Task to carry out =
Below are some records. Return exactly the lines from the one with "361,740 364,734 387,744" to the one with "1630,991 1638,986 1692,1107", and nothing else.

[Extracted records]

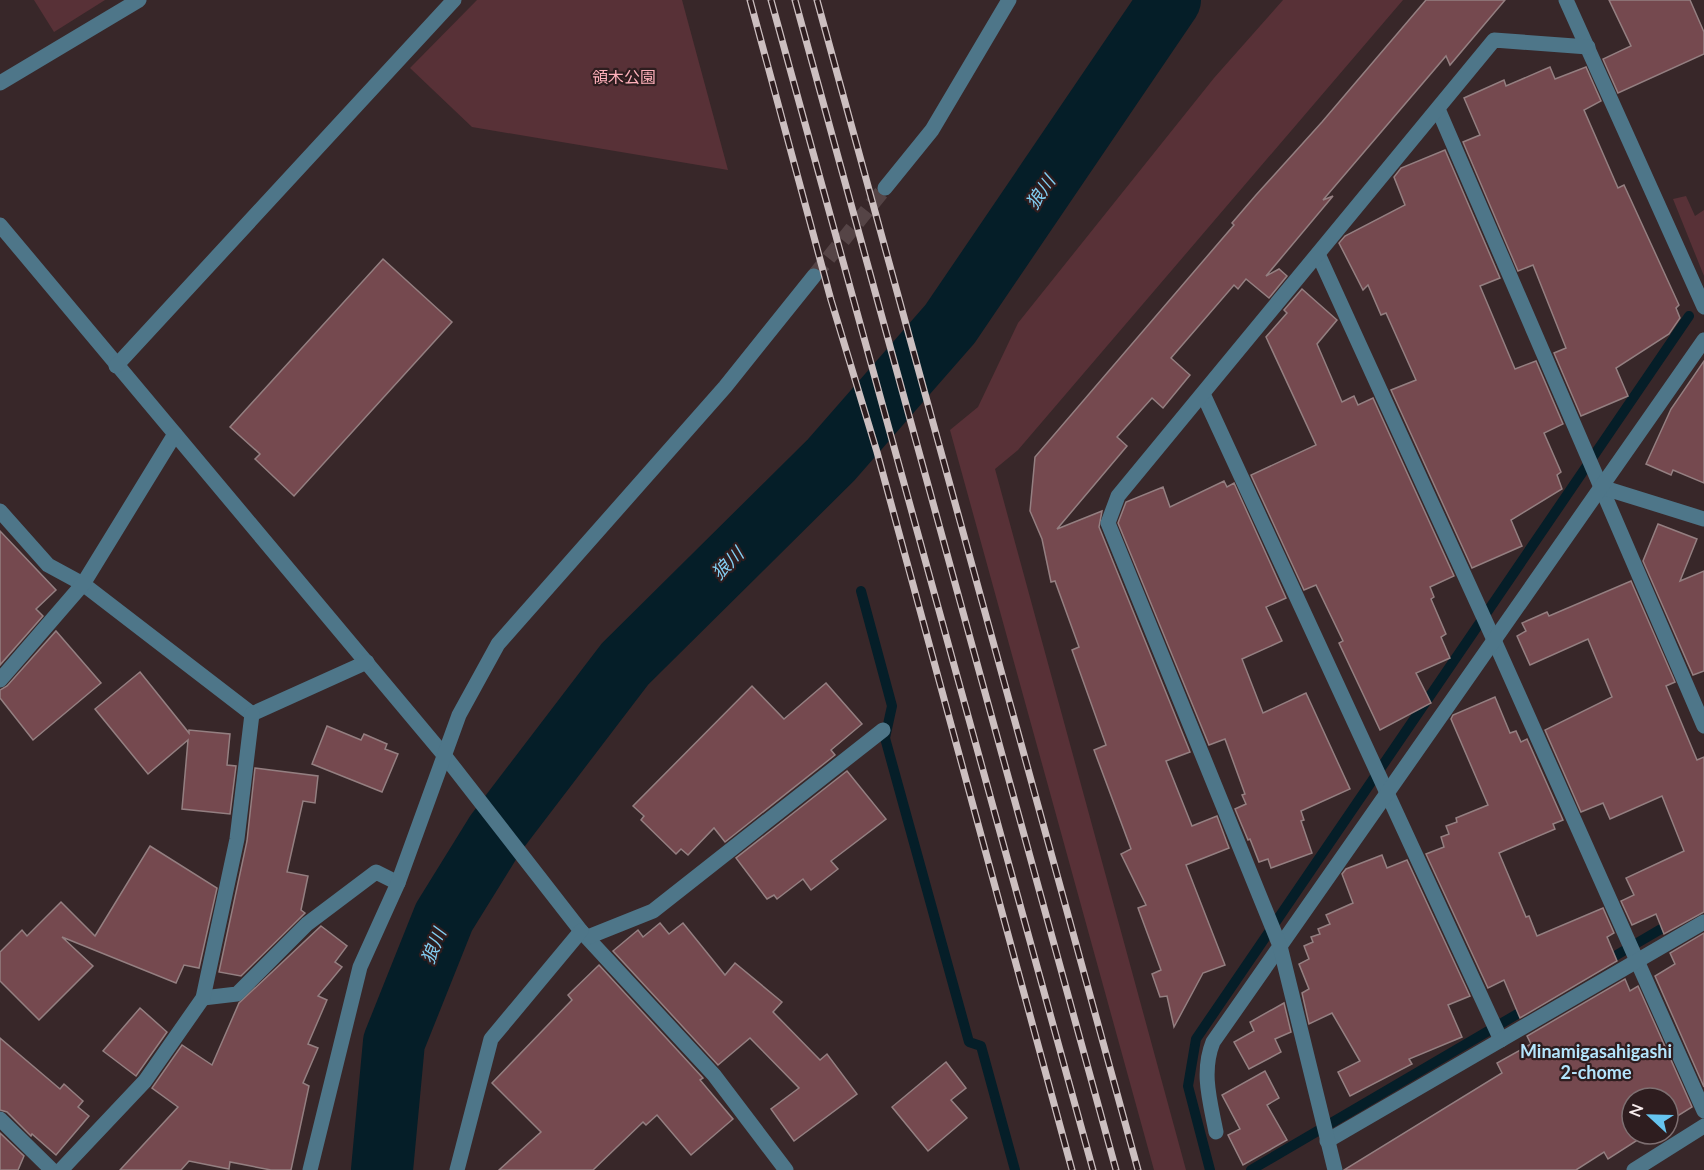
<svg xmlns="http://www.w3.org/2000/svg" width="1704" height="1170" font-family="Lato,'Noto Sans JP',sans-serif">
<rect width="100%" height="100%" fill="#382729"/>
<!-- green -->
<g fill="#583137">
<polygon points="34,0 105,0 54,32"/>
<polygon points="477,0 682,0 728,170 472,127 410,68"/>
<polygon points="1283,0 1403,0 1018,450 995,469 1186,1170 1154,1170 950,430 978,407 1018,323 1214,78"/>
<polygon points="1686,196 1695,216 1704,210 1704,276 1673,199"/>
</g>
<g fill="none" stroke-linecap="round" stroke-linejoin="round">
<!-- stream -->
<g stroke="#051e28" stroke-width="10">
<polyline points="861,591 892,706 885,738 969,1042 981,1046 1015,1170"/>
<polyline points="1603,963 1673,922"/>
<polyline points="1210,1170 1188,1086 1196,1039 1689,316"/>
<polyline points="1251,1170 1531,1006"/>
</g>
<!-- river -->
<polyline stroke="#051e28" stroke-width="62" points="382,1170 394,1042 444,917 496,833 625,664 831,460 950,324 1170,0"/>
</g>
<!-- building -->
<g fill="#75494f" stroke="#947f81" stroke-width="1.5">
<polygon points="1426,0 1505,0 1450,65 1446,56 1323,200 1333,196 1266,276 1279,269 1287,276 1269,298 1246,279 1238,289 1234,285 1171,358 1190,375 1163,408 1152,398 1117,437 1127,446 1057,529 1102,511 1099,527 1190,752 1166,761 1192,826 1217,816 1229,848 1186,865 1225,965 1203,973 1174,1027 1167,996 1160,997 1152,974 1161,970 1138,908 1146,905 1121,854 1131,849 1094,750 1106,745 1072,650 1079,647 1055,581 1051,582 1042,539 1030,511 1035,457 1234,225 1232,223 1256,195 1322,122"/>
<polygon points="1609,0 1690,0 1704,32 1704,54 1618,93 1603,59 1631,46"/>
<polygon points="1550,67 1555,79 1586,67 1601,101 1584,110 1618,188 1624,185 1679,305 1676,308 1680,318 1669,334 1616,368 1628,396 1581,416 1554,353 1566,348 1533,265 1518,271 1463,142 1480,135 1464,98 1504,80 1506,86"/>
<polygon points="1445,150 1500,278 1480,286 1515,369 1536,361 1563,424 1544,433 1561,472 1557,475 1562,489 1511,520 1522,546 1472,568 1391,390 1416,380 1386,313 1381,315 1368,285 1363,290 1339,243 1345,236 1405,205 1394,177 1401,168"/>
<polygon points="383,259 452,322 294,496 255,459 260,454 230,427"/>
<polygon points="1302,289 1337,320 1317,344 1342,402 1354,396 1358,405 1373,398 1454,576 1430,587 1434,597 1431,599 1446,634 1441,637 1450,658 1416,673 1431,703 1380,730 1339,643 1343,641 1316,585 1304,590 1251,475 1316,445 1266,337 1287,313 1284,310"/>
<polygon points="1704,361 1704,483 1673,470 1671,475 1646,464 1671,409"/>
<polygon points="1224,481 1227,487 1234,483 1286,598 1266,607 1282,641 1242,659 1263,713 1306,693 1350,789 1301,811 1304,820 1301,821 1312,853 1271,868 1268,859 1259,862 1250,839 1248,840 1235,809 1246,804 1242,795 1245,794 1225,739 1209,745 1118,523 1126,502 1163,487 1170,507"/>
<polygon points="1658,524 1697,539 1680,581 1704,571 1704,671 1693,675 1643,561"/>
<polygon points="0,531 56,590 36,609 43,616 0,665"/>
<polygon points="1631,581 1675,682 1666,686 1697,760 1704,757 1704,912 1664,934 1656,914 1632,925 1621,901 1634,895 1626,878 1684,851 1662,796 1610,819 1603,803 1581,812 1545,730 1612,697 1588,639 1530,665 1517,636 1526,631 1522,623 1547,612 1549,616"/>
<polygon points="56,631 101,683 33,740 0,698 0,690 7,686"/>
<polygon points="140,672 189,733 189,730 230,734 227,765 236,766 230,814 182,809 188,740 148,774 95,709"/>
<polygon points="826,683 862,724 831,750 835,755 725,842 714,828 688,855 681,849 676,854 641,820 644,816 633,806 752,686 784,719"/>
<polygon points="1495,697 1510,733 1516,731 1521,742 1527,739 1563,820 1553,824 1555,829 1499,853 1526,917 1529,916 1537,936 1603,908 1614,933 1607,937 1617,961 1520,1018 1504,980 1488,988 1426,854 1444,847 1441,837 1449,834 1446,826 1457,822 1456,818 1488,805 1451,719 1453,715"/>
<polygon points="327,726 361,740 364,734 387,744 385,749 398,754 382,792 312,764"/>
<polygon points="255,768 318,776 315,803 303,801 287,872 308,876 301,910 305,913 241,976 219,972 247,841"/>
<polygon points="847,771 886,819 831,861 838,869 811,890 803,879 777,899 774,895 767,899 736,858"/>
<polygon points="150,846 217,888 199,968 184,965 176,983 62,937 93,966 39,1020 0,981 0,952 22,930 27,936 61,902 95,936"/>
<polygon points="1382,855 1387,868 1407,860 1470,996 1448,1005 1462,1037 1409,1059 1412,1064 1350,1096 1338,1072 1360,1061 1332,1013 1309,1024 1302,993 1309,989 1299,964 1309,959 1304,946 1313,942 1311,937 1320,934 1318,929 1330,924 1326,915 1353,903 1342,874 1346,869"/>
<polygon points="660,923 669,934 683,923 725,975 735,963 782,1002 773,1012 820,1060 827,1054 857,1094 794,1141 771,1109 799,1088 750,1038 718,1065 613,951 638,930 643,937"/>
<polygon points="321,926 347,946 335,962 342,967 318,996 327,1000 308,1044 318,1048 303,1083 309,1086 291,1170 271,1170 230,1162 229,1169 189,1161 181,1170 120,1170 178,1107 152,1088 182,1045 212,1065 239,1003"/>
<polygon points="1704,933 1704,1087 1655,976 1675,964 1670,953"/>
<polygon points="599,965 703,1078 700,1080 733,1119 691,1155 657,1115 646,1125 643,1122 593,1170 499,1170 541,1132 492,1083 572,1000 568,995"/>
<polygon points="1625,979 1630,991 1638,986 1692,1107 1668,1122 1668,1098 1632,1098 1632,1134 1647,1134 1608,1159 1604,1152 1576,1170 1344,1170 1502,1073 1497,1063 1531,1044 1527,1036"/>
<polygon points="1284,1003 1291,1032 1275,1039 1281,1052 1249,1069 1234,1042 1254,1031 1250,1022"/>
<polygon points="140,1008 167,1032 136,1076 103,1051"/>
<polygon points="0,1038 60,1089 64,1084 83,1101 78,1107 89,1116 56,1155 32,1134 31,1136 7,1112 0,1110"/>
<polygon points="946,1062 966,1088 951,1100 967,1118 928,1151 892,1107"/>
<polygon points="1265,1071 1279,1098 1267,1105 1287,1140 1243,1165 1228,1135 1240,1129 1222,1095"/>
<polygon points="0,1133 24,1156 18,1170 0,1170"/>
</g>
<g fill="none" stroke-linecap="round" stroke-linejoin="round">
<!-- minor-tunnel -->
<polyline stroke="#554446" stroke-width="15" stroke-dasharray="15 8" stroke-linecap="butt" points="814,276 885,188"/>
<!-- minor -->
<g stroke="#4e7689" stroke-width="15">
<polyline points="1566,0 1704,307"/>
<polyline points="0,83 139,0"/>
<polyline points="1438,109 1704,726"/>
<polyline points="885,188 932,130 1009,0"/>
<polyline points="0,225 444,755 581,931 714,1075 786,1170"/>
<polyline points="1318,254 1494,640 1704,1111"/>
<polyline points="116,366 454,0"/>
<polyline points="1203,394 1501,1040"/>
<polyline points="1601,487 1704,519"/>
<polyline points="0,511 48,565 83,584 252,714"/>
<polyline points="0,680 83,584 175,434"/>
<polyline points="252,714 367,662"/>
<polyline points="588,937 653,911 883,730"/>
<polyline points="203,998 237,994 307,924 376,872 398,883"/>
<polyline points="0,1119 52,1170"/>
<path d="M 1216,1132 C 1210,1101 1201,1072 1213,1042 L 1704,340"/>
<polyline points="1327,1141 1704,922"/>
<polyline points="61,1170 145,1081 203,998 237,839 252,714"/>
<polyline points="310,1170 360,967 398,883 459,715 498,644 725,387 814,276"/>
<polyline points="457,1170 491,1039 581,931"/>
<polyline points="1335,1170 1280,946 1108,523 1118,496 1494,40 1588,47"/>
<polyline points="1634,1170 1704,1126"/>
</g>
<!-- rail casing -->
<g stroke="#ccbfc0" stroke-width="7">
<g id="rail">
<polyline points="750,0 831,300 877,452 1072,1170"/>
<polyline points="771,0 1093,1170"/>
<polyline points="795,0 1116,1170"/>
<polyline points="817,0 1138,1170"/>
</g>
</g>
<!-- rail -->
<use href="#rail" stroke="#2e1d1f" stroke-width="4.5" stroke-dasharray="14" stroke-linecap="butt"/>
</g>
<g text-anchor="middle" dominant-baseline="central" stroke-width="4.5" stroke-linejoin="round" paint-order="stroke">
<!-- park labels -->
<g font-size="16" fill="#feb0ba" stroke="#2e1d1f">
<text x="624" y="76">領木公園</text>
</g>
<!-- water labels -->
<g font-size="18" font-style="italic" fill="#83cff3" stroke="#2e1d1f">
<text transform="translate(1040 192) rotate(-56)">狼川</text>
<text transform="translate(727 563) rotate(-45)">狼川</text>
<text transform="translate(433 946) rotate(-68)">狼川</text>
</g>
<!-- neighbourhood labels -->
<g font-size="18" font-weight="bold" fill="#b4e5fd" stroke="#2e1d1f">
<text x="1596" y="1051">Minamigasahigashi<tspan x="1596" dy="21">2-chome</tspan></text>
</g>
</g>
<!-- north arrow -->
<g transform="translate(1650 1116) rotate(292)"><circle r="28" fill="#2e1d1f" stroke="#7e6f71" stroke-width="1.5"/>
<path d="M0-4.5L10 22L0 15L-10 22Z" fill="#66c4ef"/>
<text y="-9" font-size="16" font-weight="bold" text-anchor="middle" fill="#f7ebec">N</text>
</g>
</svg>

Solution =
<polygon points="327,726 361,740 364,734 387,744 385,749 398,754 382,792 312,764"/>
<polygon points="255,768 318,776 315,803 303,801 287,872 308,876 301,910 305,913 241,976 219,972 247,841"/>
<polygon points="847,771 886,819 831,861 838,869 811,890 803,879 777,899 774,895 767,899 736,858"/>
<polygon points="150,846 217,888 199,968 184,965 176,983 62,937 93,966 39,1020 0,981 0,952 22,930 27,936 61,902 95,936"/>
<polygon points="1382,855 1387,868 1407,860 1470,996 1448,1005 1462,1037 1409,1059 1412,1064 1350,1096 1338,1072 1360,1061 1332,1013 1309,1024 1302,993 1309,989 1299,964 1309,959 1304,946 1313,942 1311,937 1320,934 1318,929 1330,924 1326,915 1353,903 1342,874 1346,869"/>
<polygon points="660,923 669,934 683,923 725,975 735,963 782,1002 773,1012 820,1060 827,1054 857,1094 794,1141 771,1109 799,1088 750,1038 718,1065 613,951 638,930 643,937"/>
<polygon points="321,926 347,946 335,962 342,967 318,996 327,1000 308,1044 318,1048 303,1083 309,1086 291,1170 271,1170 230,1162 229,1169 189,1161 181,1170 120,1170 178,1107 152,1088 182,1045 212,1065 239,1003"/>
<polygon points="1704,933 1704,1087 1655,976 1675,964 1670,953"/>
<polygon points="599,965 703,1078 700,1080 733,1119 691,1155 657,1115 646,1125 643,1122 593,1170 499,1170 541,1132 492,1083 572,1000 568,995"/>
<polygon points="1625,979 1630,991 1638,986 1692,1107 1668,1122 1668,1098 1632,1098 1632,1134 1647,1134 1608,1159 1604,1152 1576,1170 1344,1170 1502,1073 1497,1063 1531,1044 1527,1036"/>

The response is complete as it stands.